Wow. This post by Tim Ryan says the bot problem is far, far worse than anticipated. Read it. How can academics use our Requester leverage to make AMT clean up its act? I may be running all my future studies at Prolific Academic.
With this excellent post from the Tips for Requesters blog.
1. Use 99% approval percentage an above. Pay a fair wage and you will get enough workers to take the study.
Turk prime just published a blog post about the bot problem, and it is interesting. First, they question whether these weird responses are from bots or from foreign workers using VPNs. They acknowledge, though, that some people are seeing wonky data.
And they’ve done some stuff.
“At TurkPrime, we are developing tools that will help researchers combat suspicious activity. We have identified that all suspicious activity is coming from a relatively small number of sources. We have additionally confirmed that blocking those sources completely eliminates the problem. In fact, once the suspicious locations were removed, we saw that the number of duplicate submissions had actually dropped over the summer to a rate of just 1.7% in July 2018.”
Mechanical Turk needs to do this as well. And they need to do it right away, lest they lose all credibility.
The people at Prolific Academic have made a blog post (click on the link) about the bot issue with MTurk. I’m really flumoxed by this–I talked with one of my research colleagues today and he definitely found evidence of bots (when given an open ended question about binge watching, he got answers that did things like repeat his name or other information from the informed consent form).
I checked two studies I’ve worked on (one with the author mentioned above) and another I did on my own. The one I did on my own I paid to only have women in the sample, and I saw no evidence there. For the study we did together I found two ‘matching’ gps coordinates but since Qualtrics can only narrow down to a city, these might be OK. I just checked a third study and while I do find the ‘bad’ number: 88639831 in the latitude these have different longitudes. I do have several pairs of repeats though, with different IP addresses. Hmm. Unfortunately I just submitted a paper based on that data, I guess I’ll go back and look at it a bit more closely.
Prolific on their blog has a great list of things that they do:
- Every account needs a unique non-VOIP phone number to verify.
- Prolific restricts signups based on IP and ISP (e.g. we allow common residential ISPs but block low-trustworthy IP/ISPS).
- Prolific limits to the number of accounts that can use the same IP address and the machine to prevent duplicate accounts.
- Prolific limits the number of unique IPs per “HIT” (study).
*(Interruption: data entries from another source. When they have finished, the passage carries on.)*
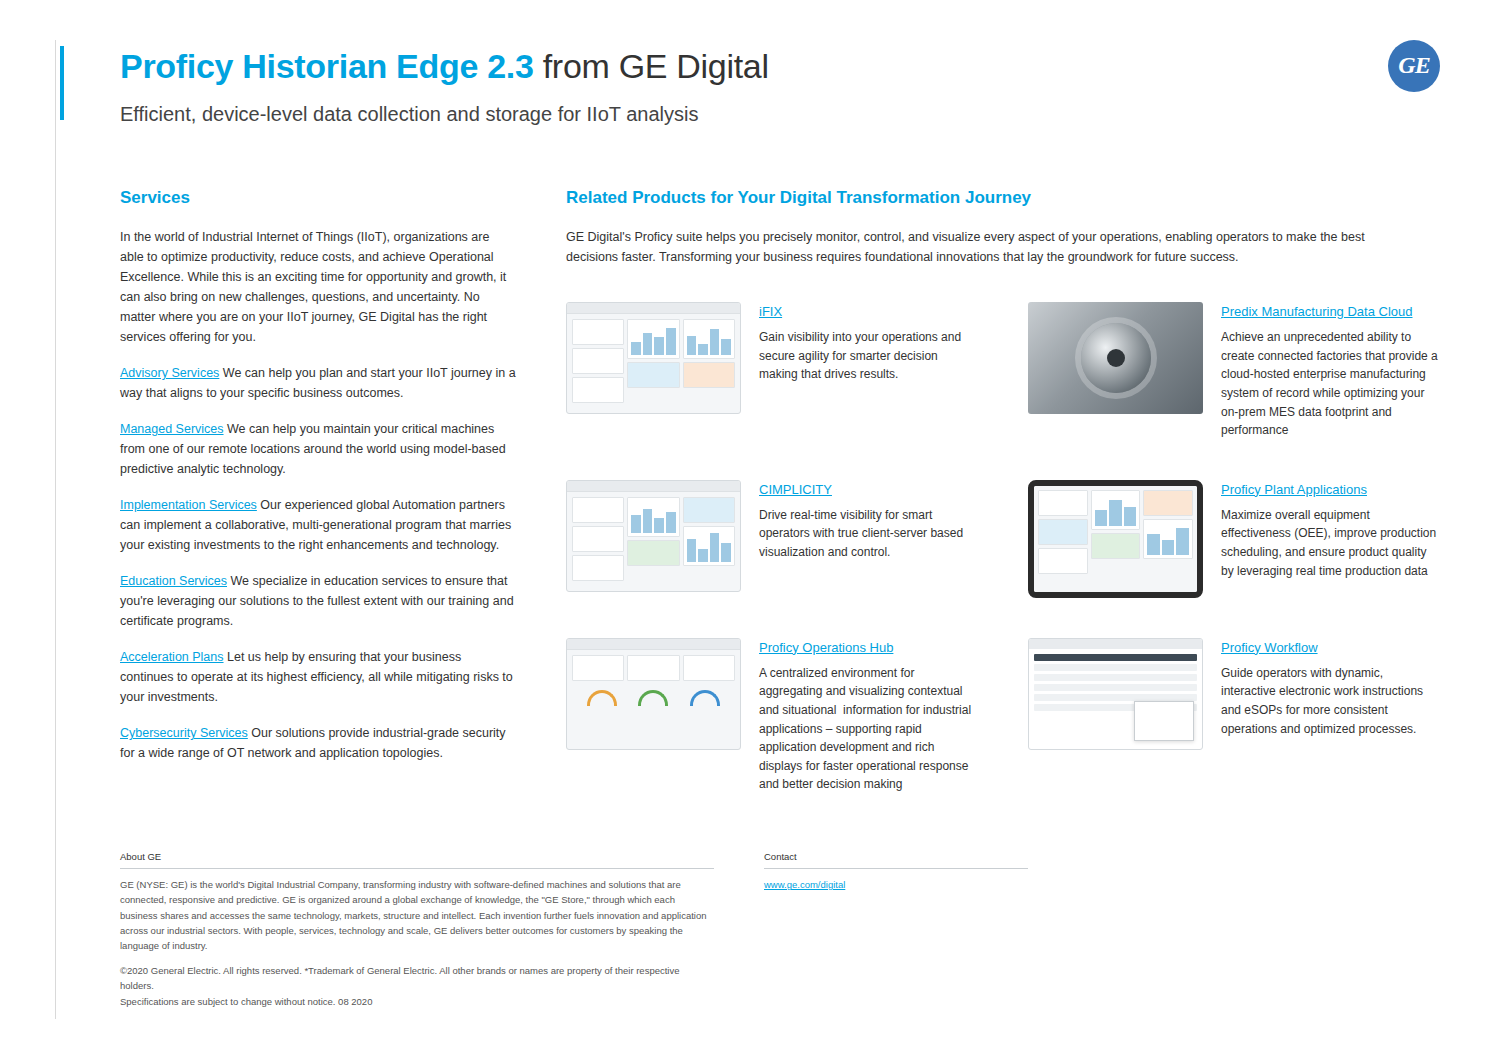GE
Proficy Historian Edge 2.3 from GE Digital
Efficient, device-level data collection and storage for IIoT analysis
Services
In the world of Industrial Internet of Things (IIoT), organizations are able to optimize productivity, reduce costs, and achieve Operational Excellence. While this is an exciting time for opportunity and growth, it can also bring on new challenges, questions, and uncertainty. No matter where you are on your IIoT journey, GE Digital has the right services offering for you.
Advisory Services We can help you plan and start your IIoT journey in a way that aligns to your specific business outcomes.
Managed Services We can help you maintain your critical machines from one of our remote locations around the world using model-based predictive analytic technology.
Implementation Services Our experienced global Automation partners can implement a collaborative, multi-generational program that marries your existing investments to the right enhancements and technology.
Education Services We specialize in education services to ensure that you're leveraging our solutions to the fullest extent with our training and certificate programs.
Acceleration Plans Let us help by ensuring that your business continues to operate at its highest efficiency, all while mitigating risks to your investments.
Cybersecurity Services Our solutions provide industrial-grade security for a wide range of OT network and application topologies.
Related Products for Your Digital Transformation Journey
GE Digital's Proficy suite helps you precisely monitor, control, and visualize every aspect of your operations, enabling operators to make the best decisions faster. Transforming your business requires foundational innovations that lay the groundwork for future success.
iFIX
Gain visibility into your operations and secure agility for smarter decision making that drives results.
Predix Manufacturing Data Cloud
Achieve an unprecedented ability to create connected factories that provide a cloud-hosted enterprise manufacturing system of record while optimizing your on-prem MES data footprint and performance
CIMPLICITY
Drive real-time visibility for smart operators with true client-server based visualization and control.
Proficy Plant Applications
Maximize overall equipment effectiveness (OEE), improve production scheduling, and ensure product quality by leveraging real time production data
Proficy Operations Hub
A centralized environment for aggregating and visualizing contextual and situational information for industrial applications – supporting rapid application development and rich displays for faster operational response and better decision making
Proficy Workflow
Guide operators with dynamic, interactive electronic work instructions and eSOPs for more consistent operations and optimized processes.
About GE
GE (NYSE: GE) is the world's Digital Industrial Company, transforming industry with software-defined machines and solutions that are connected, responsive and predictive. GE is organized around a global exchange of knowledge, the "GE Store," through which each business shares and accesses the same technology, markets, structure and intellect. Each invention further fuels innovation and application across our industrial sectors. With people, services, technology and scale, GE delivers better outcomes for customers by speaking the language of industry.
©2020 General Electric. All rights reserved. *Trademark of General Electric. All other brands or names are property of their respective holders.
Specifications are subject to change without notice. 08 2020
Contact
www.ge.com/digital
- PayPal and Circle accounts for getting paid must be unique to a participant account. This means that in order to have 2 participant accounts that get paid, you would also need to have 2 PayPal accounts. PayPal and Circle also have steps to prevent duplicate accounts.
- They take any data quality reports very seriously and whenever researchers have suspicions about accounts they can report the relevant participant IDs to us we investigate the individual accounts as well as any shared patterns between them.
- They analyse our internal data to monitor for unusual usage patterns, and data reports from researchers.
This bot thing is worrisome. What I would suggest is to set higher standards (maybe completed 10000 HITS? Although certainly a bot can do those) or, if you can at all afford it, add a qualifier that you ‘pay’ a fee for (such as gender, income or the like). They are listed here. The cheapest ones are that the worker has an account on twitter, reddit, youtube or facebook–five cents each. Voted in US presidential election 2012 or 2016: ten cents (I like that one).
I’ve read a few complaints about low data quality on MTurk recently: read about it at this Facebook page. searchers at Minnesota are worried that people are creating bots to do surveys. This is against AMT’s terms of service, and frankly I don’t really know how this works, but one way to check is to look at GPS data of respondents and see if there is some duplicate information in the GPS data. That might suggest a bot is working. I just checked my most recent data and I’m free of bots, and I’ll check some other stuff too.
There’s a survey where you can respond to your experiences.
And here’s more information: from the blog of Hui Bai.
According to this report, low paid workers on MTurk had cognitive dissonance from the low payment, and this led to overstating the importance of the study because it is associated with more enjoyment and less tension in their minds. At the same time, though,people may answer in a way to please the researcher instead of giving their authentic answers.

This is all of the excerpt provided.